Rus Edebiyatının öykü denilince akla gelen ilk ismi olan Çehov'un en bilinen klasiği sanırım Altıncı Koğuş'tur.Kitap; eğitimli bir akıl hastası olan İvan Dmitriç ile Doktor Andrey Yefimıç ekseninde iki farklı karakterle bizi tanıştırıyor. Ülkenin sorunlarıyla ilgilenmeyerek seyirci kalmayı tercih eden kişilere yönelik eleştiriler, ölüm ve ölümsüzlük, tanrının varlığı veya yokluğu, yozlaşan memurlar, kitap okuma alışkanlığı ve empati gibi konularda çok sayıda iç ve karşılıklı konuşmalarla ilerliyor.

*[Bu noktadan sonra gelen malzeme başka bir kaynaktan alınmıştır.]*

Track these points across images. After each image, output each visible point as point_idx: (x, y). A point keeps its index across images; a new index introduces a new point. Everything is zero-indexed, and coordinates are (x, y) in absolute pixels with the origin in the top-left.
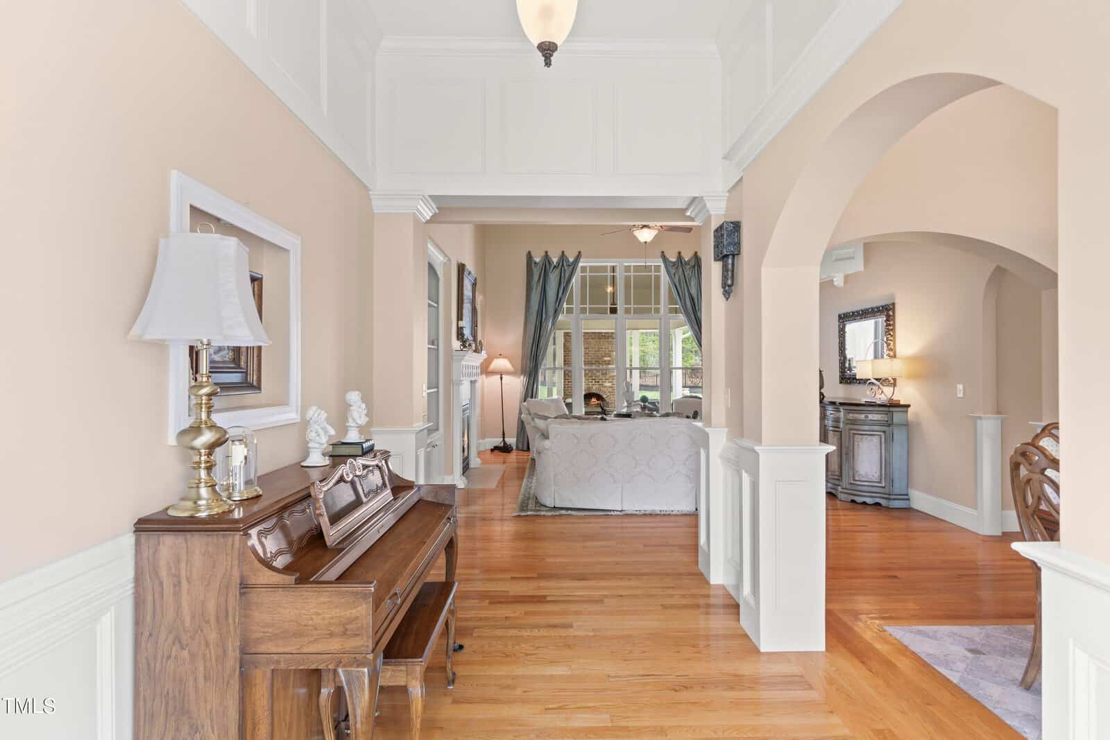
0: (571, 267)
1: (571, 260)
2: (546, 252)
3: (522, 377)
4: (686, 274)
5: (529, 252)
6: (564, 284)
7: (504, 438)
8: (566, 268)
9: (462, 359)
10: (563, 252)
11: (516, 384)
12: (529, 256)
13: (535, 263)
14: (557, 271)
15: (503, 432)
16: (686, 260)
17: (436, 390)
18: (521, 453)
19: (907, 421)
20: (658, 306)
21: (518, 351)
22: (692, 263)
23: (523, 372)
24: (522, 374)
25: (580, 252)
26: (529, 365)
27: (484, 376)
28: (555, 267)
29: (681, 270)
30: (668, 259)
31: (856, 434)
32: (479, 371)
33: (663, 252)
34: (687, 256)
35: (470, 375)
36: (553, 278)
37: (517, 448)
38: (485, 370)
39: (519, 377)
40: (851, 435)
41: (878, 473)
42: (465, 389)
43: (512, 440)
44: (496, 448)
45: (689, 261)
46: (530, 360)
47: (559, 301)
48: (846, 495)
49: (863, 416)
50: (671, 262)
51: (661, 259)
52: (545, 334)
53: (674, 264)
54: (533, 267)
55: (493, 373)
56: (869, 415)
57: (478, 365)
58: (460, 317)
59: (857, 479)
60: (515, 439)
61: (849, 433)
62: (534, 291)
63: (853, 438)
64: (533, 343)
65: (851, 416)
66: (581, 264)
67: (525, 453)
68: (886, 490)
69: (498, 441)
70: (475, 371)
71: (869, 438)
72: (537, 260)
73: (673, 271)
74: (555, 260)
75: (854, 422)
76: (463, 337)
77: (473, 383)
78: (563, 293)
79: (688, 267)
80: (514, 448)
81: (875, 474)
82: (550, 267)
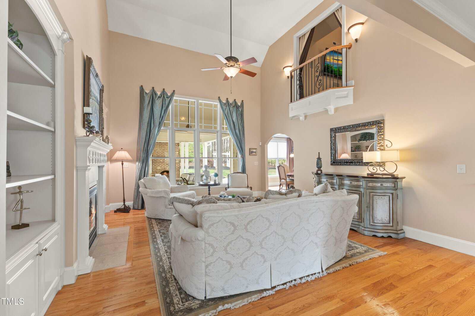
0: (170, 98)
1: (169, 94)
2: (153, 88)
3: (137, 163)
4: (231, 110)
5: (142, 86)
6: (165, 108)
7: (124, 202)
8: (166, 98)
9: (89, 145)
10: (164, 89)
11: (133, 168)
12: (142, 89)
13: (146, 93)
14: (161, 100)
15: (124, 198)
16: (231, 103)
17: (52, 177)
18: (137, 212)
19: (402, 187)
20: (216, 126)
21: (134, 147)
22: (234, 104)
23: (138, 160)
24: (137, 161)
25: (174, 91)
26: (142, 155)
27: (109, 162)
28: (159, 97)
29: (228, 108)
30: (222, 101)
31: (374, 195)
32: (106, 158)
33: (219, 97)
34: (231, 101)
35: (98, 161)
36: (158, 103)
37: (134, 207)
38: (110, 158)
39: (135, 163)
40: (371, 196)
41: (388, 218)
42: (92, 174)
43: (129, 203)
44: (118, 211)
45: (232, 103)
46: (143, 152)
47: (162, 118)
48: (369, 232)
49: (379, 185)
50: (224, 103)
51: (218, 101)
52: (153, 136)
53: (225, 104)
54: (145, 95)
55: (117, 160)
56: (384, 184)
57: (105, 154)
58: (86, 103)
59: (375, 222)
60: (132, 202)
61: (370, 195)
62: (146, 109)
63: (373, 197)
64: (145, 142)
65: (370, 184)
66: (174, 98)
67: (140, 212)
68: (394, 228)
69: (120, 205)
70: (102, 158)
71: (383, 197)
72: (147, 92)
73: (224, 107)
74: (159, 93)
75: (373, 188)
76: (89, 123)
77: (100, 168)
78: (164, 113)
79: (231, 106)
80: (132, 208)
81: (386, 219)
82: (156, 97)
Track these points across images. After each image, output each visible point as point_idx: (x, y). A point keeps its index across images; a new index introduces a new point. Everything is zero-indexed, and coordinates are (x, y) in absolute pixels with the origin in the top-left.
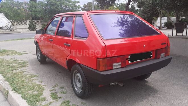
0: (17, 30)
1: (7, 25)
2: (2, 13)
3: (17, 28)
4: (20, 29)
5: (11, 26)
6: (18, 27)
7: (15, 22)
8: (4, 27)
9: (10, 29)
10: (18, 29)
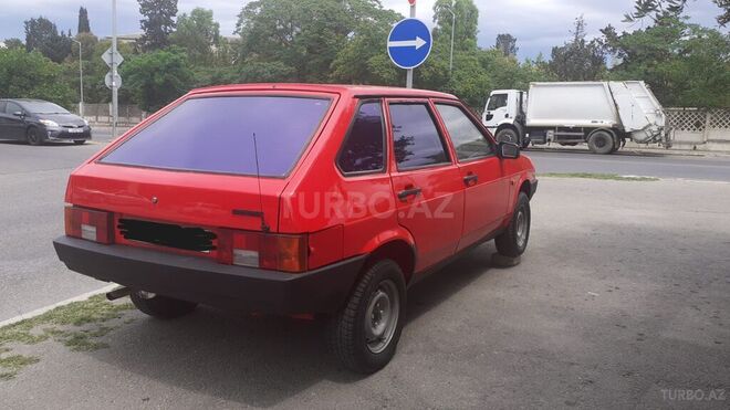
0: (709, 145)
1: (650, 125)
2: (642, 82)
3: (711, 138)
4: (720, 141)
5: (662, 129)
6: (716, 133)
7: (709, 116)
8: (638, 131)
9: (657, 138)
10: (713, 141)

Ana karakterlerden Dmitriç kendisini sürekli endişe içinde bulur ve herhangi bir suç işlememesine rağmen devamlı takip edildiğini düşünür. Paranoyak bir izlenim veren Dmitriç en sonunda Altıncı Koğuş'a yatırılır. Bu akıl hastanesinde kaldığı koğuş oldukça kötü durumdadır ve hastalarla ilgilenilmektedir. Dmitriç de maruz kaldığı bu durumdan şikayetçidir, yaşadıkları zorbalıklara ve adaletsizliklere karşı çıkmaktadır.
Koğuşta kalan beş kişinin doktoru olan Andrey Yefimıç ise kendi statüsünün devamlılığını isteyen, mevcut durumu değiştirmek için hiçbir şey yapmayan bir kişi profili çiziyor. Kitap düşkünü olan Yefimıç de birtakım felsefik sorgulamalar yapmaktadır.Bir gün Altıncı Koğuş'a uğrar ve Dmitriç ile sohbet eder. İkilinin felsefik konuşmaları bir süre devam eder. Bu konuşmalardan dolayı yaşadığı ruhsal durum Doktoru çok farklı beklenmedik noktalara götürecektir.
Kısa öykü kitabı olarak düşünülmemeli,çok ağır felsefi bir kitap;sindirerek okunmalı.